# Coach's Rock Removal Thread



## Coach8 (Feb 28, 2017)

I have this area in my front/side yard that has always been a trouble area. Bermuda is thin there and not as healthy as surrounding area. This area is roughly 20 ft. long by 2-3 ft. wide. 

Did a screwdriver test and lo and behold, kept hitting obstructions. So I dug a small test hole and I soon realized I could probably operate a profitable rock quarry out of this section of my yard.

So, sent a grabbed a few supplies and went to work. Dug around the perimeter of the area. And then started to work in about 3 foot sections trying to get as much of the rock out as I could.



I out all the material in a wheelbarrow and then put a sifter box back over that section and sifted it out a little at a time to save as much of the good material as I could.







Once I had as much of the good soil as I could get back in that section, I replaced the sod the best I could and pressed it down in to place. Watered it after.





Only got about 1/4 of it done as I didn't start until early evening. Hoping to finish the rest over the next couple of days. Gonna wait and see if the sod takes before leveling with sand.

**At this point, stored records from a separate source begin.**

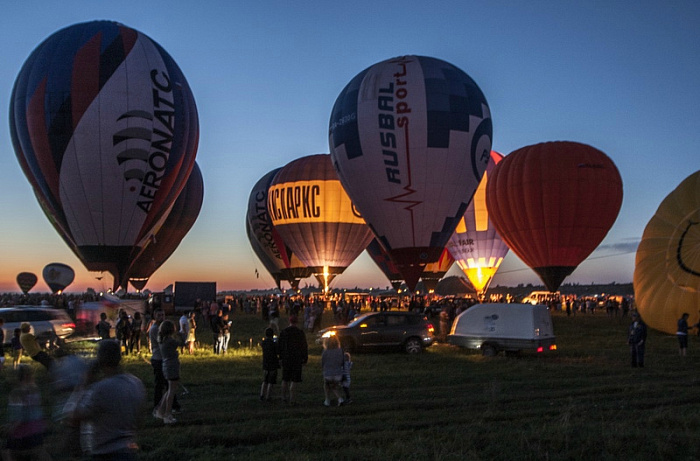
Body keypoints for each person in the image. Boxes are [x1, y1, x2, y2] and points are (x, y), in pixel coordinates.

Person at [68, 339, 146, 459]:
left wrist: (84, 384)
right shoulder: (135, 383)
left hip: (106, 451)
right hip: (129, 448)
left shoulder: (100, 389)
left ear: (99, 360)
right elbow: (140, 418)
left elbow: (74, 416)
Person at [5, 364, 50, 461]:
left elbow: (18, 415)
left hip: (21, 431)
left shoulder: (16, 393)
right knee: (39, 453)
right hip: (37, 428)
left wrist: (9, 429)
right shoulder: (35, 389)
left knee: (8, 453)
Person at [149, 309, 180, 415]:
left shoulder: (162, 329)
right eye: (159, 315)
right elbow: (162, 343)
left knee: (169, 384)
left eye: (163, 314)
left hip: (164, 358)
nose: (161, 316)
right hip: (159, 358)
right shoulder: (155, 329)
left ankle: (172, 406)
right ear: (155, 315)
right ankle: (158, 407)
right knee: (160, 384)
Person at [154, 320, 181, 424]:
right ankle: (167, 414)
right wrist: (181, 334)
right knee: (171, 391)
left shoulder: (162, 340)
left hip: (166, 365)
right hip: (172, 366)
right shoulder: (170, 341)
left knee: (169, 390)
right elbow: (181, 342)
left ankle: (160, 410)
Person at [278, 315, 308, 405]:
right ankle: (292, 399)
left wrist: (280, 357)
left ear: (289, 321)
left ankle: (283, 397)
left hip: (286, 358)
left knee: (285, 379)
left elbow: (280, 346)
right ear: (297, 322)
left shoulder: (284, 332)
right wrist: (304, 358)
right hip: (297, 358)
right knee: (294, 380)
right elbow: (304, 346)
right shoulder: (300, 333)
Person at [321, 335, 345, 407]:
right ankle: (339, 399)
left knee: (327, 385)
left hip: (328, 373)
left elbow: (322, 362)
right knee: (333, 386)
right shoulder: (340, 351)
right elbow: (342, 362)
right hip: (338, 373)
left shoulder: (325, 352)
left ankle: (328, 399)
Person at [260, 327, 280, 401]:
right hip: (273, 363)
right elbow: (278, 351)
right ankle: (268, 396)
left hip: (265, 362)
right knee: (271, 381)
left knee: (265, 380)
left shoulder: (264, 343)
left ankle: (262, 394)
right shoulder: (273, 344)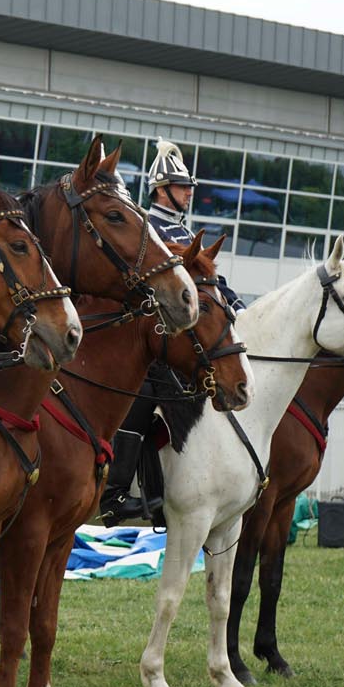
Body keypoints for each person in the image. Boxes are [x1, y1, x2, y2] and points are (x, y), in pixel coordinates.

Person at [100, 139, 247, 527]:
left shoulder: (180, 230)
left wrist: (236, 307)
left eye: (189, 187)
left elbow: (209, 280)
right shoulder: (147, 228)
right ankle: (115, 493)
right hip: (146, 335)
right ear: (161, 189)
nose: (189, 193)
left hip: (180, 334)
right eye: (182, 187)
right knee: (145, 392)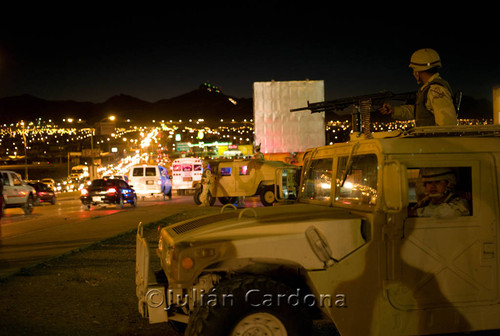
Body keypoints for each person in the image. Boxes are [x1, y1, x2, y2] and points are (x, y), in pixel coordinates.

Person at [380, 48, 457, 126]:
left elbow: (447, 124)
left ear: (417, 71)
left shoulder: (436, 90)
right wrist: (394, 110)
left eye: (413, 68)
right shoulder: (430, 89)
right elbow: (419, 112)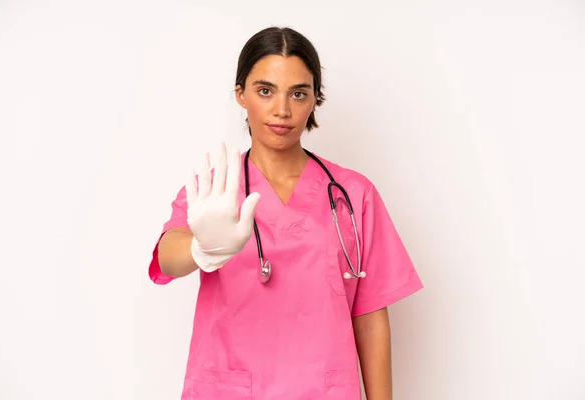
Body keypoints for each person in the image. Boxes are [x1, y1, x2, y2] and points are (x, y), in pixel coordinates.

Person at [148, 26, 423, 400]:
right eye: (265, 91)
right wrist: (202, 248)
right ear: (241, 95)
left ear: (314, 100)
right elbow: (168, 258)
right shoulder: (215, 188)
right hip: (230, 389)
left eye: (298, 93)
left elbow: (371, 314)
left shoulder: (352, 194)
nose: (282, 109)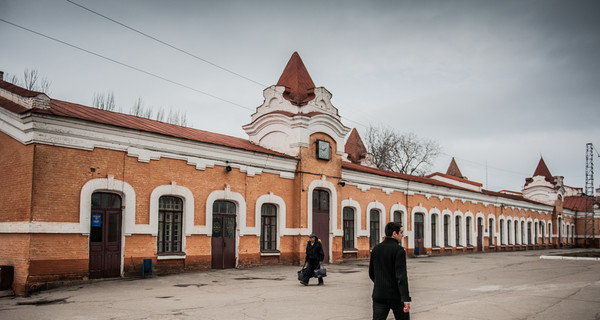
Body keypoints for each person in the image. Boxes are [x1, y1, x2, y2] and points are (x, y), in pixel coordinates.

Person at [369, 222, 411, 320]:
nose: (403, 235)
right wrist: (406, 299)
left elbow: (371, 273)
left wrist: (380, 284)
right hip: (396, 296)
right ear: (394, 234)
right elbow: (401, 277)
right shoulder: (399, 250)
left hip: (379, 295)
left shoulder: (376, 249)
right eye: (401, 232)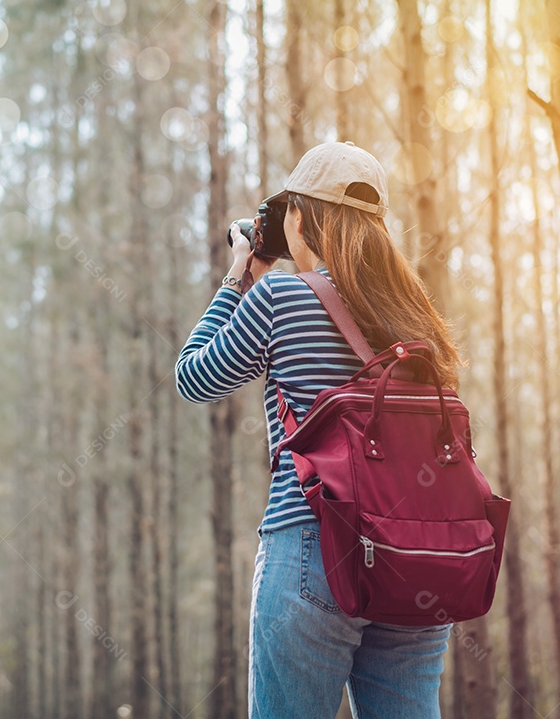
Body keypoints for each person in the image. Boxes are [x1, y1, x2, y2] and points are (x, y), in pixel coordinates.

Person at [175, 142, 461, 719]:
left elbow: (193, 376)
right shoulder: (418, 316)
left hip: (312, 543)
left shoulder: (279, 297)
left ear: (300, 218)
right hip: (417, 556)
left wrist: (241, 272)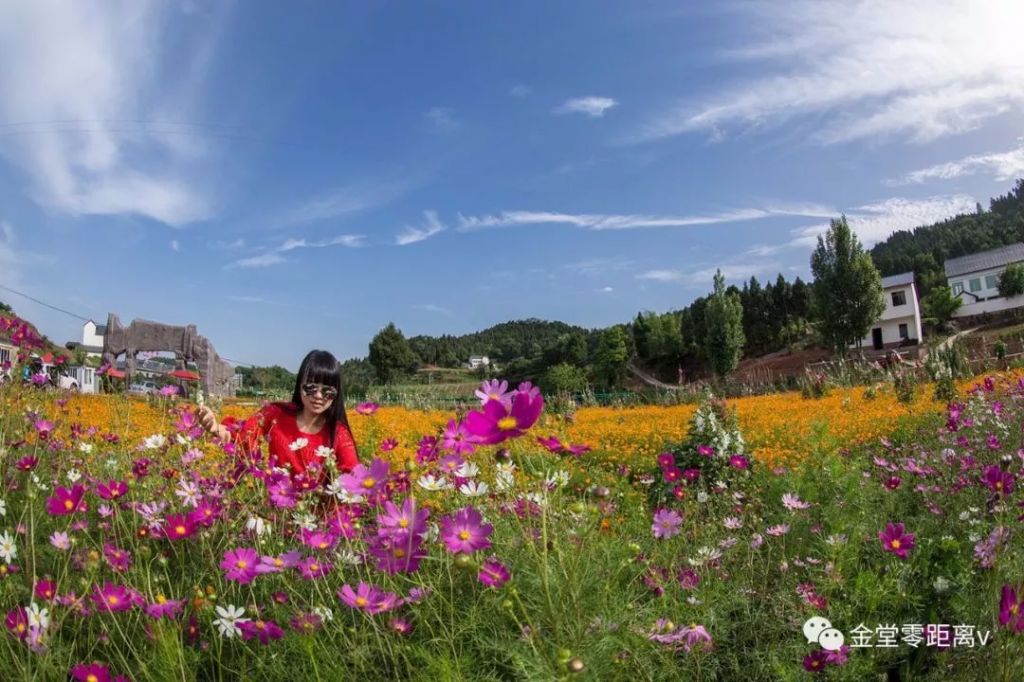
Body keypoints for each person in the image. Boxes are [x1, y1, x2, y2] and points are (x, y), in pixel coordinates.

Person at [196, 349, 359, 478]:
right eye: (311, 388)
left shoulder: (339, 434)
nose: (318, 396)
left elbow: (353, 477)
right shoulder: (275, 414)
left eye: (327, 391)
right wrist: (215, 427)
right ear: (300, 385)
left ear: (336, 394)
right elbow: (242, 437)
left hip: (319, 516)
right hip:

Will try to update progress and I'm certainly open to suggestions or critique as I've never tried anything like this before.


----------



## dfw_pilot (Jan 28, 2017)

It's amazing what the screwdriver test can reveal. You've done some back-breaking work but it will pay off. I've saved some sections of my yard by simply pulling out large rocks or old construction debris. Keep us updated.


----------



## Redtenchu (Jan 28, 2017)

Nice work Coach!


----------



## GrassDaddy (Mar 21, 2017)

Yeah I'm a firm believer in the test. For years I thought I was scalping the lawn but it was a bolder on the corner of the hill. You know how many crazy ways I tried to mow that spot thinking if I only didn't scalp it!?!??! lol


----------



## Bunnysarefat (May 4, 2017)

Doing some final prepping of my yard for some sod, picking up rocks and doing some raking. Discovered this, needless to say this is not something I wanted to deal with. Looks like a power line anchor or something from a long time ago. It was about .25 inches down so I couldn't exactly ignore it. Talk about back breaking...


----------



## Redtenchu (Jan 28, 2017)

WOW!


----------



## GrassDaddy (Mar 21, 2017)

Yikes! It's crazy how much stuff is buried we don't know about..


----------